Staveley Head

Staveley Head

November 06, 2009 01:00 ET

European Commission Law Sets Unrealistic Co2 Emission Target for Vans

FLINT, UNITED KINGDOM--(Marketwire - Nov. 6, 2009) - One of the country's leading van insurance providers, Staveley Head, has openly supported the opinion of the Society of Motor Manufacturers and Traders (SMMT) that the tough new law from the European Commission setting a target for van emissions at 175g CO2/km or 42.8 mpg by 2014 is too much too soon. The SMMT states that the industry is committed to a programme reducing CO2 emissions, but feels that the European policy-makers should make the legal framework more supportive and realistic to facilitate a low carbon economy.

The light commercial vehicle industry and manufacturers feel that the time-scale is far too short to allow the development, production and filtering of financially affordable products into the market. Traditionally, vans and light commercial vehicles have required a seven year product development cycle from the concept stage to availability in the market place.

"Vans are an integral part of the European economy and at a time of economic downturn and belt-tightening businesses do not have the capacity to invest in new products." said Paul Everitt SMMT Chief Executive. "Industry needs sufficient lead times and reasonable targets to provide affordable products. These must be fit for purpose as business tools. In the current economic climate, the EU regulation must maintain the sector's diversity while encouraging innovation and the move to low carbon models."

Staveley Head's van insurance underwriter said "We are in the grip of the worst recession this country has seen for over seventy years, and businesses need all the help they can get.

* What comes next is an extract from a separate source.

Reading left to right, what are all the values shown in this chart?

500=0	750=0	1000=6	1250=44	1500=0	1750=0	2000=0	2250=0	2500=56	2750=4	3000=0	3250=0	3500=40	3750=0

We are led to believe that for the first six months of 2009 van sales are down over forty percent compared with the same period last year. This rushed and unreasonable law imposed by the European Commission can only serve to further deflate the demand for commercial vehicles due to the increased short term development and production costs which must be carried through to forecourt prices. It's commendable that the EU is seeking to reduce carbon emissions, but in the present economic crisis there are other equally important considerations that must be taken into account."

It is hoped that industry will now work with the European Parliament to develop the proposal into a workable legal format that will benefit both the environment and the economy.